According to Cloud Peak, coal-fired plants accounted for 49% of all US generation in 2007, and 45% of coal burned, or 427 million st, was PRB coal. In 2014, coal-fired plants accounted for 39% of all US generation, and 48% of coal burned, or 410 million st, was PRB coal.

In 2020, Cloud Peak estimates that coal-fired plants will account for 36% of all US generation, and 54% of coal burned, or 418 million st, will be from PRB mines.

The amount of Illinois Basin coal used for generation will also rise, increasing from 13% in 2014 to 17% in 2020, according to Cloud Peak.

The big loser in the generation mix will be Central Appalachian coal, Cloud Peak said. With declining production in the basin, high operating costs, increased emissions standards and the low cost of natural gas, the share of Central Appalachian coal in the generation mix will continue to drop, falling from 16% in 2007 to 8% in 2014 to 6% in 2020.

Cloud Peak has 80 million st of coal committed for sale in 2015, with 72 million st fixed at a weighted-average price of $12.92/st, and 47 million st committed for 2016, with 38 million st fixed at a weighted-average price of $13.75/st.


International demand for PRB coal will increase from 11 million st in 2014 to 75 million st in 2020, according to Cloud Peak, while overall US coal exports will increase from 34 million st to 150 million st in the same timeframe.

Asian consumption will drive the export market in the US, Cloud Peak predicts, as imports to India, South Korea, Taiwan, Japan and Vietnam will continue to increase.
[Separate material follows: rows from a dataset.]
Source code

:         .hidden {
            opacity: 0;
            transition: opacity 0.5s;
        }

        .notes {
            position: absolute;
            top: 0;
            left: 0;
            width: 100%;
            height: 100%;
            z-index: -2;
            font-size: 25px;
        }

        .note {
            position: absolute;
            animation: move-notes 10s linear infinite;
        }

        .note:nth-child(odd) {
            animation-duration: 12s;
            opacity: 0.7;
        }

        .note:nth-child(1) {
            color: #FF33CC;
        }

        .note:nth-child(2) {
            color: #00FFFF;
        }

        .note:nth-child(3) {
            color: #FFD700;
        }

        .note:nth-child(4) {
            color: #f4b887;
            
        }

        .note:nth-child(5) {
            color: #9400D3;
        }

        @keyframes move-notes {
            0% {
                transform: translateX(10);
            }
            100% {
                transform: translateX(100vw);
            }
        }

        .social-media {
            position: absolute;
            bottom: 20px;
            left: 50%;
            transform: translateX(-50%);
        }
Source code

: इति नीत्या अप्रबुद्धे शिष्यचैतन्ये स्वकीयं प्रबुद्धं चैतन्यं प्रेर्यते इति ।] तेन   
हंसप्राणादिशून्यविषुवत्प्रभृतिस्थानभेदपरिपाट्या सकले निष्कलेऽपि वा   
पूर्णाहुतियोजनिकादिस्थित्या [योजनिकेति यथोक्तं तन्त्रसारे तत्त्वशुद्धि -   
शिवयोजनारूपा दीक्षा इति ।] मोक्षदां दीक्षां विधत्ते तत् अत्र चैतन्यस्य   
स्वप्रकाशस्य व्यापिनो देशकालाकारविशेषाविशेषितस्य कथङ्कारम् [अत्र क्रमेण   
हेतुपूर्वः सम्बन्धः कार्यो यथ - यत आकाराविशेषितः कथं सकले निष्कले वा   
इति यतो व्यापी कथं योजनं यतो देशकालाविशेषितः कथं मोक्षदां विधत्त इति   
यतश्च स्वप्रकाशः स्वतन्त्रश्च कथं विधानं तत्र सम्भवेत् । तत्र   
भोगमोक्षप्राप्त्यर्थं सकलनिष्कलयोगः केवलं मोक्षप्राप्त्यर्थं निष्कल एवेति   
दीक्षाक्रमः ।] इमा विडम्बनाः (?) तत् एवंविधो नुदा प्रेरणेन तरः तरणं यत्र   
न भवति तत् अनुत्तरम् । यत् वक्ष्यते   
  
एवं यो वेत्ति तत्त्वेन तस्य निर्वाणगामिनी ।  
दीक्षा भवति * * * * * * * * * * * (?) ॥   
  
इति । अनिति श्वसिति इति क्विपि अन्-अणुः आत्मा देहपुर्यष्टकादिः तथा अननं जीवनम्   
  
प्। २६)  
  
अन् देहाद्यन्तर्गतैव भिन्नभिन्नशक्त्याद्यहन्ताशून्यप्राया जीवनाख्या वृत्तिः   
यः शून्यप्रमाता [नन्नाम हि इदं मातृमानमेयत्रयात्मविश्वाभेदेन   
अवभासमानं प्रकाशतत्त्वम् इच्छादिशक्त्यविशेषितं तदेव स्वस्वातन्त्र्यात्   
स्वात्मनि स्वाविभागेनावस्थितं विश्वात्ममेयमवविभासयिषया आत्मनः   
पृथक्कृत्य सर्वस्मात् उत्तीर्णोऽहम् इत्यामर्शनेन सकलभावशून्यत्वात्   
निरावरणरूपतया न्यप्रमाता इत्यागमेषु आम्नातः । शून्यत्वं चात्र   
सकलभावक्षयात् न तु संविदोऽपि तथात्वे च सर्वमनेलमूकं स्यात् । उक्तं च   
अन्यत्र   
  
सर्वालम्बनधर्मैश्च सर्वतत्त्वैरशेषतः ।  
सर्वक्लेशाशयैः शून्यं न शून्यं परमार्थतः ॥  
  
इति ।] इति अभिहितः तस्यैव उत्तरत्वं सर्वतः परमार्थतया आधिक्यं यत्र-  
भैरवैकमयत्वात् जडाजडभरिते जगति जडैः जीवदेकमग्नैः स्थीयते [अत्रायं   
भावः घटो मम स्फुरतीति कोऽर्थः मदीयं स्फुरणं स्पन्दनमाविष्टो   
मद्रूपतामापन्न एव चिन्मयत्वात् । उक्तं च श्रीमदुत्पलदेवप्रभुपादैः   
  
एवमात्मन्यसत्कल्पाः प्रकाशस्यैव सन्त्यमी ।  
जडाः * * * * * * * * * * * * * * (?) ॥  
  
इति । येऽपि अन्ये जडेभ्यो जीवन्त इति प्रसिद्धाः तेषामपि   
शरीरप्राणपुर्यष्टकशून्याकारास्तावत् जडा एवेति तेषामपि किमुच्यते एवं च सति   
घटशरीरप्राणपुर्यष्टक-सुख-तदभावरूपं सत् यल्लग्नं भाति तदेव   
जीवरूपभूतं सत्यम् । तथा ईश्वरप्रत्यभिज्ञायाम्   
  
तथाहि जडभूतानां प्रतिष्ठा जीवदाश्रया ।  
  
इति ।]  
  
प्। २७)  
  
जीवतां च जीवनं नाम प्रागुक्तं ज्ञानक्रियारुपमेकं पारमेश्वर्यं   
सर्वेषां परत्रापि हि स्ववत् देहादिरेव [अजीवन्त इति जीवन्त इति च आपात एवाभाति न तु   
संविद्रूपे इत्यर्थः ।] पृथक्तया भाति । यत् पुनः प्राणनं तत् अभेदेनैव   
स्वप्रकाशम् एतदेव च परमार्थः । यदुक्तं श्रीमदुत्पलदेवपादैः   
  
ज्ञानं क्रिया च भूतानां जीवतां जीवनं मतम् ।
China, whose annual coal imports dropped in 2014 for the first time since 2009, will still be a big player for thermal coal imports as its energy consumption increases, Marshall said.

Cloud Peak's three mines -- Antelope and Cordero Royo in Wyoming and Spring Creek in Montana -- are positioned to take advantage of the expected rise in thermal coal exports to Asia, according to the presentation.

The producer is working to expand and build new ports on the West Coast to take advantage of export opportunities in Asia.


Cloud Peak singled out its Spring Creek complex as being poised to be a strong player in the export market. Marshall said the complex has an advantage over other southern PRB mines because it is 200 miles closer to West Coast export terminals and existing railroad infrastructure provides fewer bottlenecks than for coal from the northern PRB.

Coal from Spring Creek is also a higher quality at 9,350 Btu/lb and 0.73 SO2 (lb/mmBtu), Cloud Peak said.

There is also more untapped coal that will expand production at Spring Creek. The current mine has a reserve of 274 million st of coal. Within seven miles of the main mine, the undeveloped Youngs Creek mine has 287 million st of non-reserve coal deposits, and potential mines Squirrel Creek, Tanner Creek and Upper Youngs Creek have an estimated 1.4 billion st of coal, it said.